Join the signature ride every Saturday, which is divided into different speed groups ranging from 14 to 24 mph, or smaller group rides on Tuesdays and Thursdays. Distances typically range between 30 and 50 miles, with terrain switching every other week between hills (up to 3,000 feet of climbing) and flats (as little as 700 feet).
Location: Portland, Oregon
More Info: pdxvelo.com
New York Cycle Club
Explore the Big Apple on two wheels with the New York Cycle Club. This organization, which has been around for more than 80 years, hosts dozens of rides a week that are as diverse and varied as the city itself—from 35-mile social rides to 100-mile competitive training rides and everything in between. You’ll pedal in, around, and outside the city, including point-to-point rides across the tri-state area.
Though the group is massive (current member count: 2,500), newcomers won’t feel like just a number—the club prides itself on warmly welcoming beginners with personalized advice on proper riding gear, nutrition, bike operations, and tips for safe city riding.
Location: New York City
Membership: $30/year; $1 for a 1 month trial
More Info: nycc.org
Fort Worth Bicycling Association
Join this 500-plus member group in North Texas for the weekly rides, and stay for the varied company. “We’re not racers,” says Jerry Franks, vice president of the Fort Worth Bicycle Association, “but some push the pace, while others smell the roses.” Pick your speed du jour in six-plus rides a week covering between 20 to 65 miles each.
The routes change often, though all typically follow quiet, safe country roads south and west of the city. Long distance cyclists can get in extra miles with monthly group century rides, plus yearly, multiple-day rides in Leakey and Fort Davis, and a yearly, two-day ride from Austin to Fort Worth. On top of that, the group offers regular social events—members typically eat together after rides, and there’s also an annual picnic and yearly Christmas Party.
Location: Fort Worth, Texas
Membership: $25/year, though you can ride with the group before joining
More Info: fwbaclub.org
Cleveland Touring Club
Now more than 40 years running, this 400-member club hosts four weekday rides during the summer, plus special signature and pop-up rides. The weekday rides feature multiple speed groups, with the fastest folks pedaling 35-plus miles at 18 mph and above and the most social bunch tackling about 15 miles at around 10 mph.
The routes primarily follow roadways east of Cleveland, which can be hilly, and occasionally chart along Ohio’s scenic Greenways trails.

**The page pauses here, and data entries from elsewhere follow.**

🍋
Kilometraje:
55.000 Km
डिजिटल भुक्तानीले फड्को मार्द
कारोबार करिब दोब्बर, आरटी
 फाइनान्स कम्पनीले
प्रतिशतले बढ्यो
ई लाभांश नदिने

On the social front, the club hosts a monthly hotdog party, regular ice cream and pizza rides where the club picks up the tab, an annual picnic, a yearly holiday gathering, and a fundraising ride every June through the idyllic Amish countryside.
More Info: clevelandtouringclub.org
San Jose Bike Party
Every third Friday of the month, this NorCal-based group hosts a 21-mile party on wheels through San Jose and the surrounding local area. Between 300 to 1,000 cyclists turn out each time (the rides are free and open to the public), for three seven-mile stages of themed riding.

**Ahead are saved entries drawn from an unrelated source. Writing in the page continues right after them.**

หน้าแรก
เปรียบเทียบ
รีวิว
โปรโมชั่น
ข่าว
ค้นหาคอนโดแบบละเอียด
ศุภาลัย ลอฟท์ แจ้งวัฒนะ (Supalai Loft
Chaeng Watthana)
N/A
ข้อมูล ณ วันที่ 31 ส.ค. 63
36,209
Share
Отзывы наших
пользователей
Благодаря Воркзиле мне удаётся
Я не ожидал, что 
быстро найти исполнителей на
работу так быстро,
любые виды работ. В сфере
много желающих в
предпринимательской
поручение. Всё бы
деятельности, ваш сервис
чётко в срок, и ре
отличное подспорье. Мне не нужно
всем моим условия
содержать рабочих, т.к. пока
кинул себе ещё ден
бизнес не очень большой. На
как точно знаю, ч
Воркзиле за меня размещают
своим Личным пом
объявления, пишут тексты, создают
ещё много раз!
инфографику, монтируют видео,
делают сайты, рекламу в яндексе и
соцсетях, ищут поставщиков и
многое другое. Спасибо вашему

Food trucks, DJs, and a dance floor await participants at the regroups where folks are encouraged to refuel, bust a move, and show off their costumes (recent themes include ‘Vikings,’ ‘Krampus,’ and ‘Captain Marvel’). The group also regularly hosts smaller rides to support local events, like an open streets initiative, plus more specialized group rides, including females-only rides and kid-friendly rides.

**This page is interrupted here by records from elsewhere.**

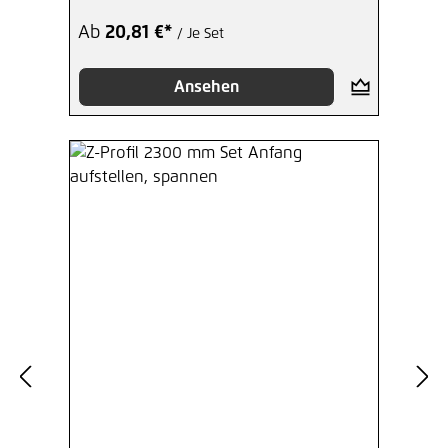
Ab
20,81 €*
/ Je Set
Ansehen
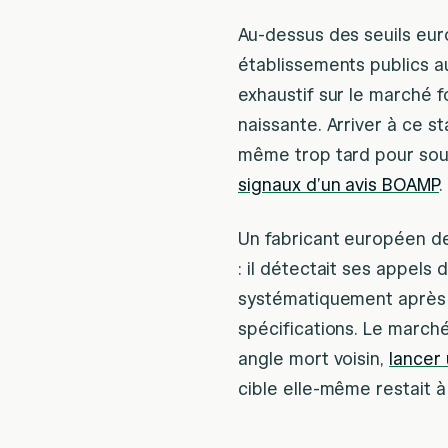
Au-dessus des seuils eur
établissements publics au
exhaustif sur le marché fo
naissante. Arriver à ce sta
même trop tard pour soum
signaux d’un avis BOAMP
.
Un fabricant européen d
: il détectait ses appels 
systématiquement après l
spécifications. Le marché 
angle mort voisin,
lancer
cible elle-même restait à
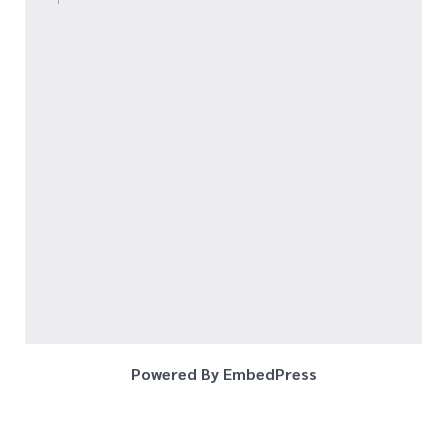
Powered By EmbedPress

Location: San Jose, California
Membership: Free; no registration required
More Info: sjbikeparty.org
Founded in 1972, this South Carolina-based recreational cycling club hosts six-plus weekly rides, covering between 10 to 50 miles and varying in intensity—from leisurely, no-drop social rides to interval sprints. On the fun front, they host an annual oyster roast and yearly holiday party.
Beyond that, they’re big advocates for cycling safety and education in the local Charleston community. Their main fundraiser: the annual Spring Century ride, a 100-miler in April through Francis Marion National Forest that generates funds for the Palmetto Cycling Coalition and Charleston Moves, two local cycling advocacy organizations.